* Entries shown:
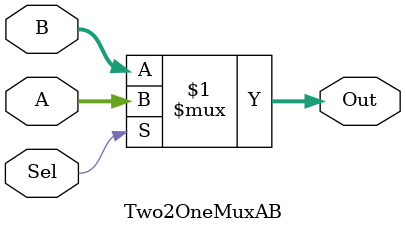
<source format=sv>
module Two2OneMuxAB (
    input  Sel,
    input [23:0] A, B,
    output [23:0] Out
);

    assign Out = Sel ? A : B;

endmodule
</source>
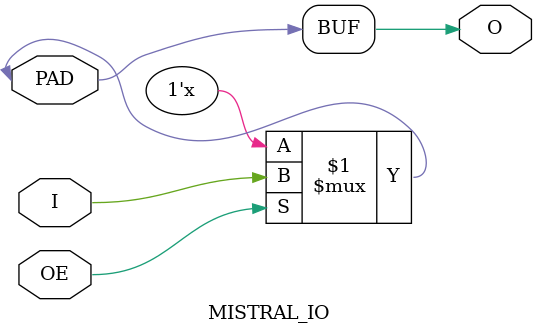
<source format=v>
module MISTRAL_IB((* iopad_external_pin *)  input PAD, output O);
	assign O = PAD;
endmodule

module MISTRAL_OB((* iopad_external_pin *)  output PAD, input I);
	assign PAD = I;
endmodule

module MISTRAL_IO((* iopad_external_pin *)  inout PAD, input I, input OE, output O);
	assign PAD = OE ? I : 1'bz;
	assign O = PAD;
endmodule

</source>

* Task directions: Write the data out again exactly, but without its images.

* Solution for this task:
<source format=sv>
module Two2OneMuxAB (
    input  Sel,
    input [23:0] A, B,
    output [23:0] Out
);

    assign Out = Sel ? A : B;

endmodule
</source>
<source format=v>
module MISTRAL_IB((* iopad_external_pin *)  input PAD, output O);
	assign O = PAD;
endmodule

module MISTRAL_OB((* iopad_external_pin *)  output PAD, input I);
	assign PAD = I;
endmodule

module MISTRAL_IO((* iopad_external_pin *)  inout PAD, input I, input OE, output O);
	assign PAD = OE ? I : 1'bz;
	assign O = PAD;
endmodule

</source>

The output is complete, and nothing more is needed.